Практически все творческие люди конца XIX – начала XX веков страдали в той или иной степени декадентством – нравственным или эстетическим, философским или социально-политическим, культивируя в своем творчестве и в самих себе болезненную тягу к упадку, жестокости, смерти, разложению, тягу, не исключавшую идеальных и возвышенных стремлений к красоте, справедливости, добру, высшей правде и обновлению жизни. Можно даже с известной долей заострения сказать, что сама по себе русская революция есть, несомненно, закономерный плод социально-политического и социокультурного «декадентства» Серебряного века. Не случайно Н. Бердяев в своей статье из «Вех» усмотрел в революционно-марксистской классовой «мономании» тяжелую болезнь «левой» интеллигенции – все «признаки умственного, нравственного и общекультурного декаданса»: таково, например, различение во всем «двух истин» – «пролетарской» и «буржуазной», «левой» и «правой», «полезной» и «вредной» составляющих. Сходные выводы появлялись и у С. Франка, анализировавшего такое парадоксальное, болезненное явление, как «этика нигилизма»: замена творчества разрушением, вытеснение любви ненавистью, гармонии дисгармонией, развитие центробежных сил в ущерб силам центростремительным, что ведет страну к цивилизационной катастрофе.

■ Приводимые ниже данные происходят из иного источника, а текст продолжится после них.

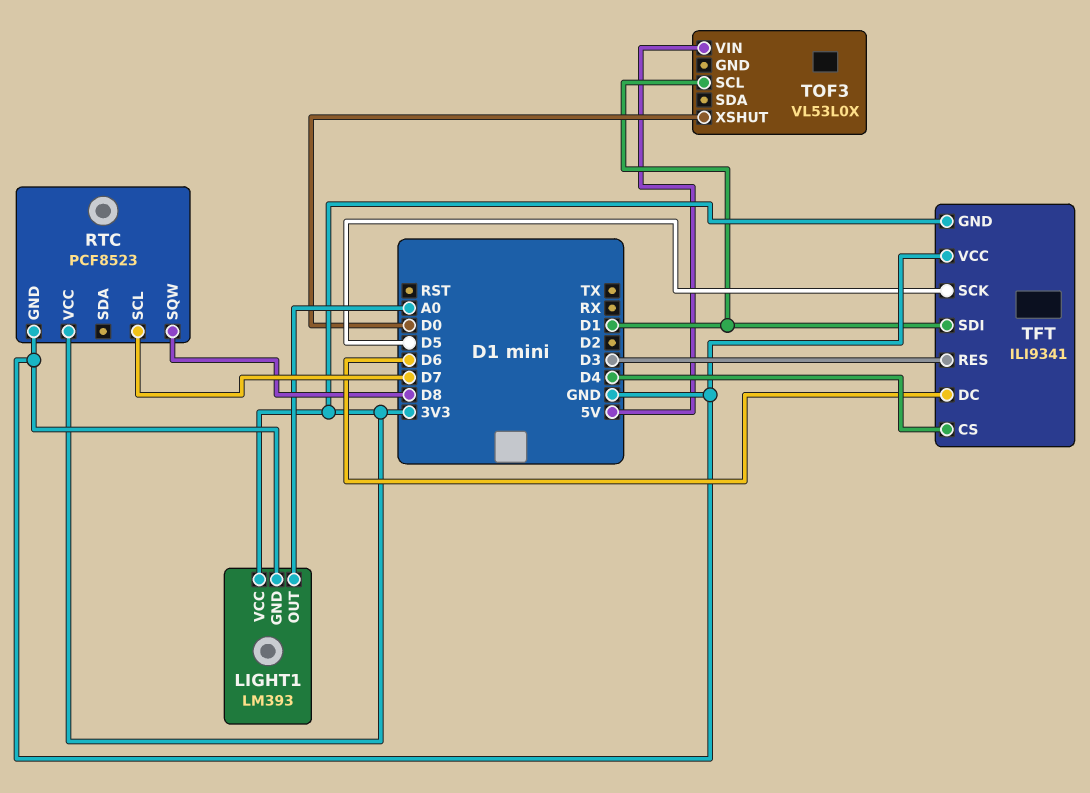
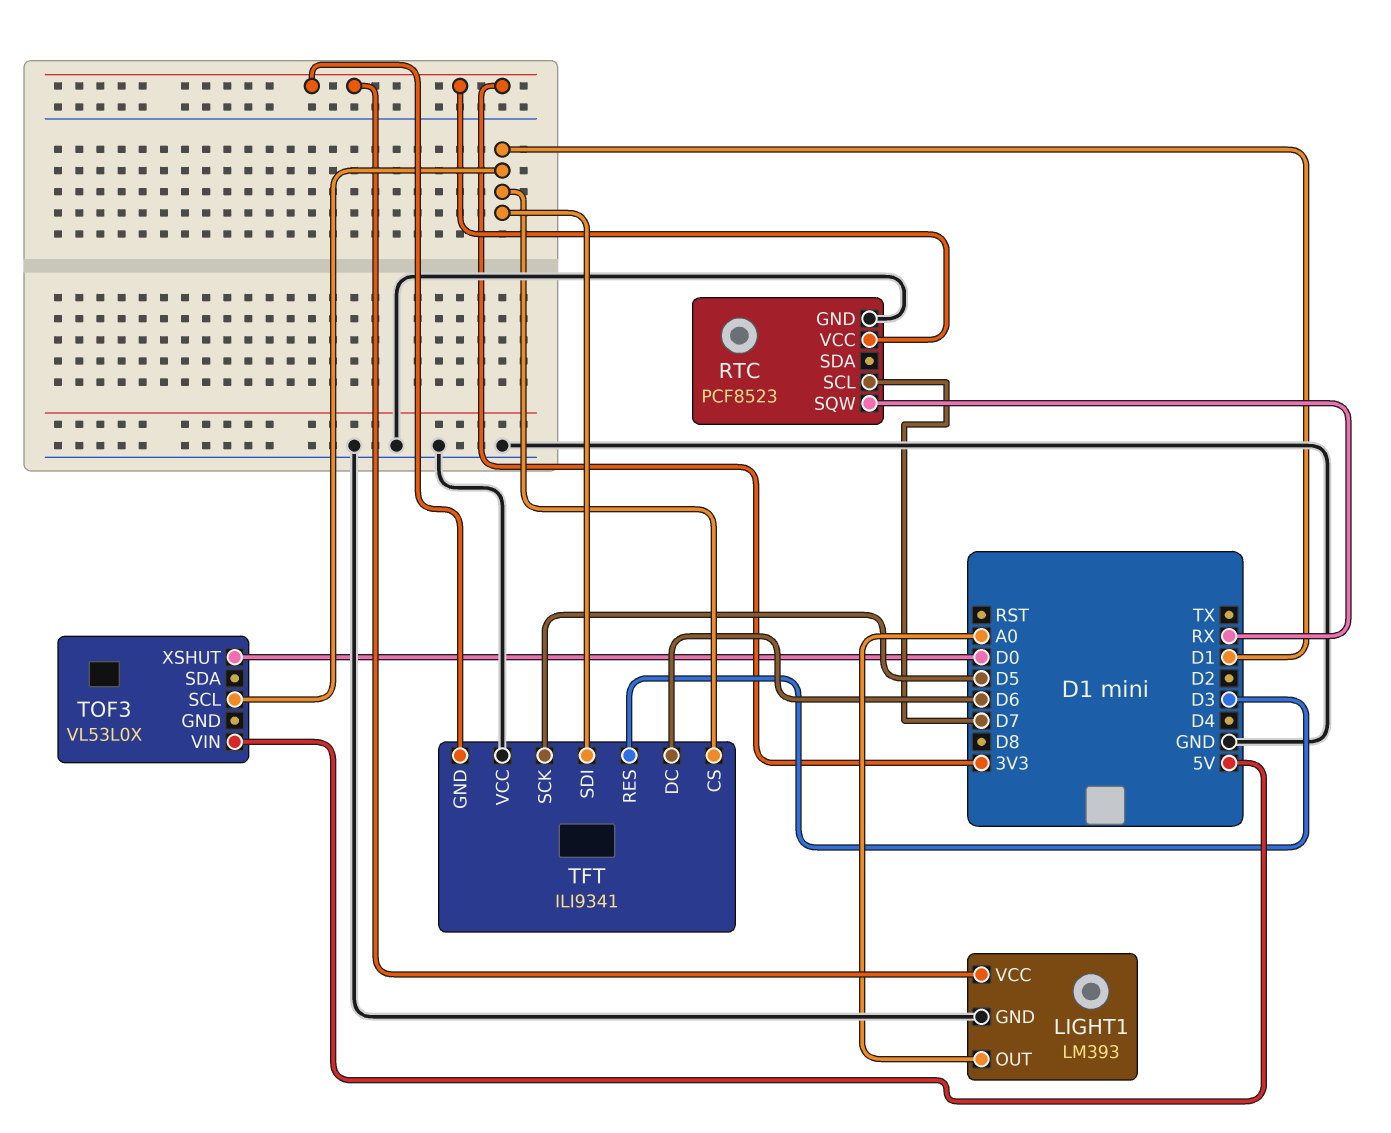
RTC pin SQW: D8 -> RX
TFT pin CS: D4 -> D1

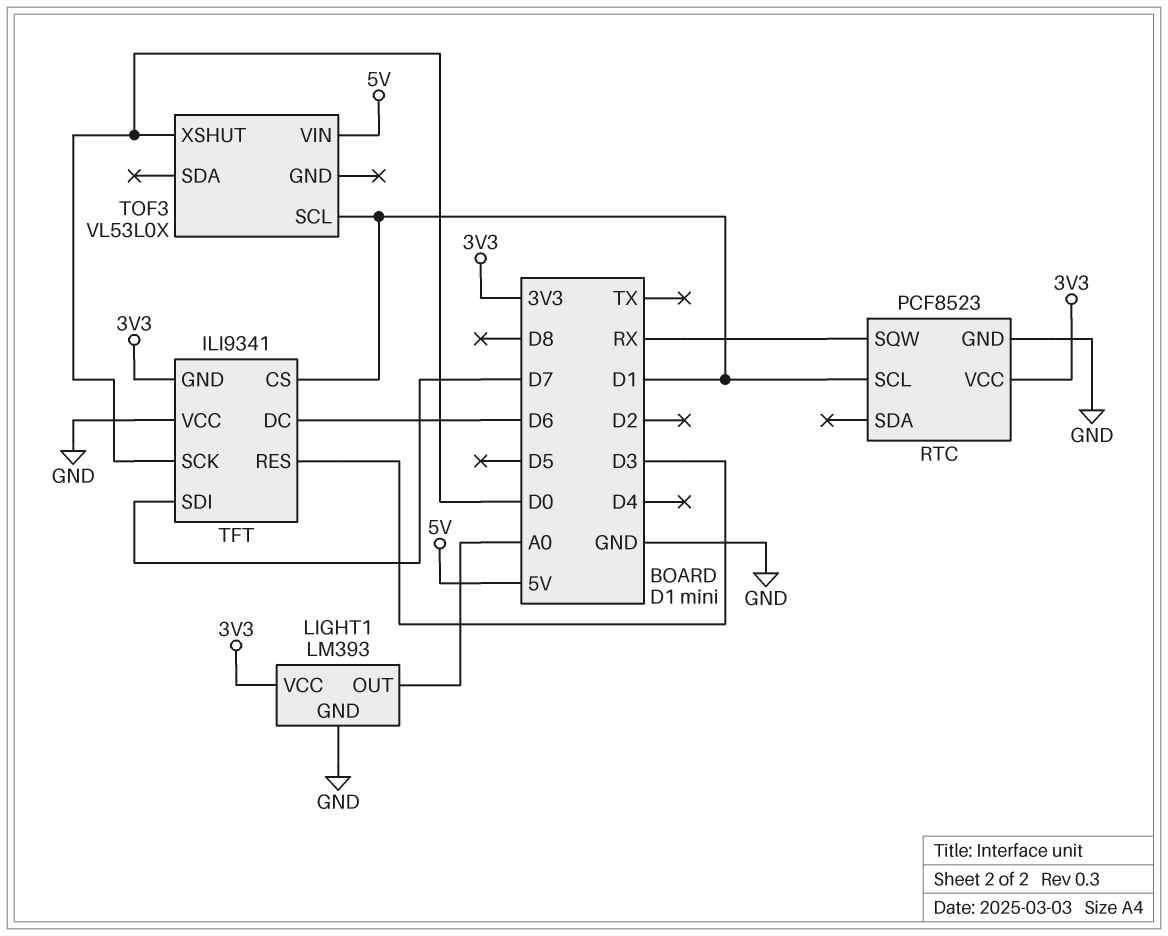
RTC pin SCL: D7 -> D1
TFT pin SCK: D5 -> D0
TFT pin SDI: D1 -> D7

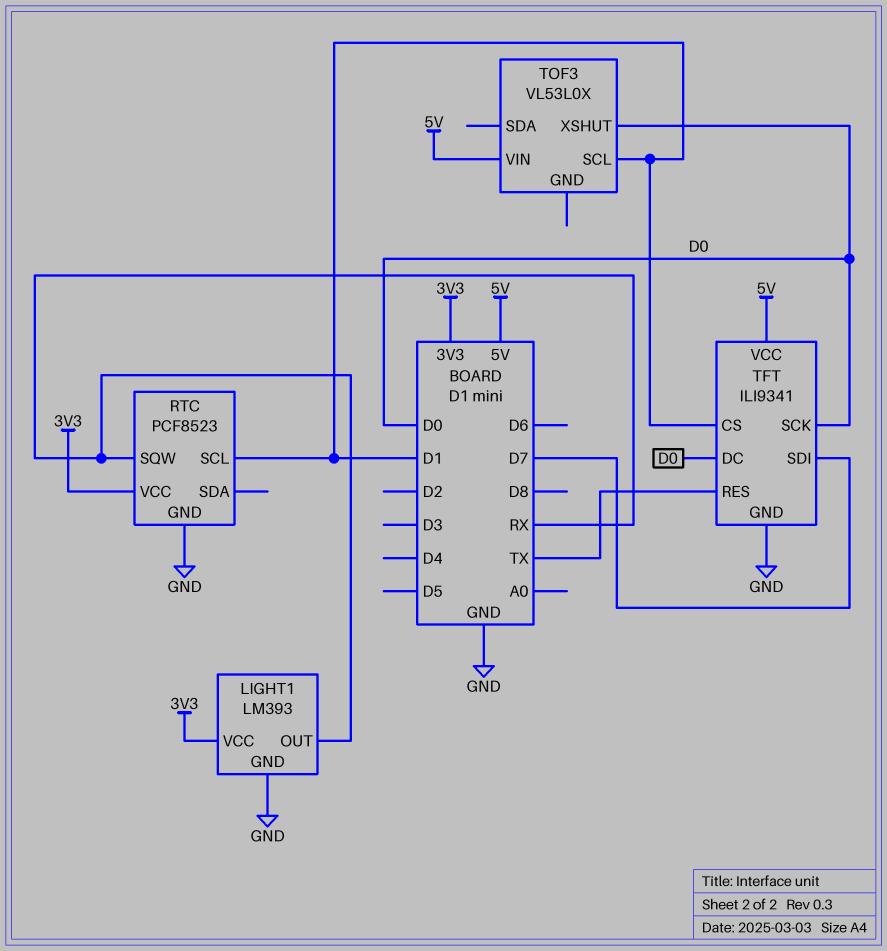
LIGHT1 pin OUT: A0 -> RX
TFT pin DC: D6 -> D0
TFT pin GND: 3V3 -> GND
TFT pin RES: D3 -> TX
TFT pin VCC: GND -> 5V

Когда Ленин в разгар первой мировой войны заговорил о «двух культурах» в каждой национальной культуре, он не был оригинален: две культуры (того или иного рода) постоянно боролись в истории русской культуры, и это явление отмечали многие мыслители в различном ключе. В конечном счете борьба западничества и славянофильства в русской культуре первой половины XIX века и ее следствия в дальнейшем – свидетельство существования «двух культур» по крайней мере за столетие до ленинской концепции. О двух русских культурах писали и многие современники Ленина – Мережковский и Розанов, Бердяев и Блок, Вяч. Иванов и Хлебников, Горький и Маяковский... Правда, Ленин увидел в противостоянии двух культур только классовую вражду эксплуататоров и трудящихся, и это было, как мы понимаем сегодня, серьезное упрощение, хотя и отражавшее российские реалии начала XX века. Но главное заблуждение Ленина заключалось в убеждении, что «раздвоение единого» в культуре не особенность российской истории, достигшая своей смысловой кульминации, а универсальная закономерность мировой истории, общее свойство всех национальных культур, неизбежное состояние культуры в классовом обществе.